Grève chez Albéa à Sainte Menehould : neuf postes supprimés, les syndicats en craignent d'autres

vendredi 28 septembre 2018 à 16:37 Par Aurélie Jacquand et Lucas Valdenaire, France Bleu Champagne-Ardenne et France Bleu

Une centaine de salariés de l'entreprise Albéa ont entamé un mouvement de grève ce jeudi. Ils protestent contre la suppression de neuf postes administratifs, qui seront rapatriés dans un nouveau centre en région parisienne. Les grévistes ont prévu un jour de mobilisation par poste supprimé.

Les salariés d'Albéa ont prévu de faire un jour de grève par poste supprimé
Les salariés d'Albéa ont prévu de faire un jour de grève par poste supprimé © Radio France - Lucas Valdenaire

Sainte-Menehould, France

"RH en grève ! Sauvons nos emplois !". Banderoles en mains, des salariés de l'entreprise Albéa de Ste Menehould scandent leurs slogans de grogne. Ils sont une centaine, en grève, devant leur usine qui fabrique des tubes plastiques pour les cosmétiques. Certains d'entre eux tiennent même un barrage filtrant sur un rond-point de la D982, non loin du site.

Albéa est le plus gros employeur de la ville de Ste Menehould, avec pas moins de 550 salariés. Seulement voilà, neuf emplois administratifs doivent être supprimés, ou plutôt rapatriés au siège de l'entreprise, à Genevilliers en région parisienne, parce que la direction veut créer un centre de "compétences partagées". Les neuf sites du groupe, dont le site marnais, sont concernés.

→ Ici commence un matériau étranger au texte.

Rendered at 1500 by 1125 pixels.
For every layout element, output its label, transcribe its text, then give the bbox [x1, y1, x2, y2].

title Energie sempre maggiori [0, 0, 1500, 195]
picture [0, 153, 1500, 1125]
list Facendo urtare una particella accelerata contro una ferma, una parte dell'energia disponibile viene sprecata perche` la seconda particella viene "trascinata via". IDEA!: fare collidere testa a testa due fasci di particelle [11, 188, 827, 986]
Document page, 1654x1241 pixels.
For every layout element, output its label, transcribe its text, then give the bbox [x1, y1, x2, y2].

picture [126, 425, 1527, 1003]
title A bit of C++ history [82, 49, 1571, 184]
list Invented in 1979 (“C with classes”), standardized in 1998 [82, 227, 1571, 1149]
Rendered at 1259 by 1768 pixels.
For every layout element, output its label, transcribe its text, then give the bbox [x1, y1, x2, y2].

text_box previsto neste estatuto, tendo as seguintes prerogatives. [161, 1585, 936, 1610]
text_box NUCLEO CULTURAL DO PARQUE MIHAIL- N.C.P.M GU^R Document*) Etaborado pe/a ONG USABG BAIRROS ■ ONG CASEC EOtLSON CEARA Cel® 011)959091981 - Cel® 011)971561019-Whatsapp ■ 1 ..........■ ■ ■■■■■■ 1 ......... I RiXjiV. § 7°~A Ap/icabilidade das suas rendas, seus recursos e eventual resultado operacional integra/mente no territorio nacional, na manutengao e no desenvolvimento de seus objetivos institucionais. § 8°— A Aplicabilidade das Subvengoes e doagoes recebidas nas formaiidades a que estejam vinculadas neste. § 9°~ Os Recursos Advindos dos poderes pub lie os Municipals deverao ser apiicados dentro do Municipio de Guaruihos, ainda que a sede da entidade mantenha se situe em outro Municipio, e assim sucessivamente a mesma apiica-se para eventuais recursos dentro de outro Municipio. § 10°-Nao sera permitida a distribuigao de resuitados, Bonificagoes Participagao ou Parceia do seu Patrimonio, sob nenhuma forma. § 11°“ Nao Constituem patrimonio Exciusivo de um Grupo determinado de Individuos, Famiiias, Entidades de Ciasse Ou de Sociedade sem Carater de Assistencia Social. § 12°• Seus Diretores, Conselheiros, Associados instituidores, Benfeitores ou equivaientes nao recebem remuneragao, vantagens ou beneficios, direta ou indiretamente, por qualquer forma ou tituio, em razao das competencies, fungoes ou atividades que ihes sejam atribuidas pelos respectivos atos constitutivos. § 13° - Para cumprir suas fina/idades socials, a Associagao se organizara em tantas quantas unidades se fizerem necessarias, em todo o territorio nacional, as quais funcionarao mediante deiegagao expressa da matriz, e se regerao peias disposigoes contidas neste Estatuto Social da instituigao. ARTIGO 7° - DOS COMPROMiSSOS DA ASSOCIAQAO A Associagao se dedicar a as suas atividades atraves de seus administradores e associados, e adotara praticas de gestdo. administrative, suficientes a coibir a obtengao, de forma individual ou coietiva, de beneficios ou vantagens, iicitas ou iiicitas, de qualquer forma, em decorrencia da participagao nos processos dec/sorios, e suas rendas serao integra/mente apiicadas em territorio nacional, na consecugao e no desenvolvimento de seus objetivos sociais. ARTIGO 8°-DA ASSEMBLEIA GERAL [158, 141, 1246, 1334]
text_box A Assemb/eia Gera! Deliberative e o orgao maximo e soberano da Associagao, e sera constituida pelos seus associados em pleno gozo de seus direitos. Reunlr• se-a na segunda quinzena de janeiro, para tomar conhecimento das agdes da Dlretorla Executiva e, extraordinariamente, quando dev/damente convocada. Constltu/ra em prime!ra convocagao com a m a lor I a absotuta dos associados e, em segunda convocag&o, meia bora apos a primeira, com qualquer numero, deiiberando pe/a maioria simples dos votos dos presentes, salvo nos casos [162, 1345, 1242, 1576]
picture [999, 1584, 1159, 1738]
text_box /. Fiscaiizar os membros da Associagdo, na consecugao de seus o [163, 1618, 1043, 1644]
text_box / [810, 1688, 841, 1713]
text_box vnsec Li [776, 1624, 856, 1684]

Vers d'autres suppressions de postes ?

Selon les syndicats, la majorité des salariés touchés a refusé une mutation en région parisienne. En réponse, un nouveau poste leur a été proposé sur le site argonnais, mais certaines offres seraient impossibles à accepter selon Christiane : "Une personne qui travaille aux ressources humaines ne peut pas travailler à la qualité du jour au lendemain. _Il y a aussi une personne à qui on a proposé un poste où il faut des connaissances en anglais or ce n'est pas son cas, c'est voué à l'échec_".

Ces neuf postes en moins sont donc difficiles à avaler : "C'est un gâchis, parce que ce sont des personnes qui travaillent ici depuis vingt ou trente ans", explique Delphine Adam, la porte-parole de l'intersyndicale, qui craint d'autres coupes dans les effectifs à l'avenir : "On a presque pas de mot tellement on est déçu de voir ce que devient notre site". L'intersyndicale annonce neuf jours de mobilisation, soit une journée de grève pour chaque suppression de postes.